Signs of stress in commercial property
- Matt Phillips, author of Axios Markets


Stress is growing in the commercial property market.
Why it matters: Everyone is watching commercial property, given how reliant it is on some of the same regional banks that have been under pressure since the collapse of Silicon Valley Bank.
Driving the news: One indicator comes from the market for bonds built out of commercial mortgages, known as commercial mortgage-backed securities (CMBS).
How it works: Prices for CMBS — some of which are backed by office buildings that much emptier they used to be — have plunged recently, as investors have started to see them as riskier bets.
- That pushes up CMBS yields (yields move in the opposite direction of their price).

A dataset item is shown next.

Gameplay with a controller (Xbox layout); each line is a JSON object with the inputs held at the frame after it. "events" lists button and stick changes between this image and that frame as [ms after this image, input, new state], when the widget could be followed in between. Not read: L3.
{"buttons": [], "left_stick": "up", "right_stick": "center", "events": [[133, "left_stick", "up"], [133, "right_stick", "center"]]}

- As those yields rose, the difference between those and yields on super-safe U.S. government bonds has surged.
- That difference is sometimes referred to as a "risk premium," or a "spread."
Be smart: When spreads go up — traders usually say "widen" or "blow out" — it means trading activity is declining, credit is harder to come by and expensive, and the flow of capital through the economy, or in this case the commercial property sector, is starting to slow.
- When spreads really go nuts, as they did early in the COVID crisis and during the financial crisis in 2008, it's the equivalent of a financial heart attack. Sometimes called a "credit crunch," it's when capital stops flowing, and the economy suffers.
The bottom line: These spreads are telling us that worries about the commercial property market are getting more serious.
- "The direction of travel is concerning," wrote analysts with Capital Economics in a note on Wednesday. "We believe there are risks of a credit crunch developing and spreads widening further."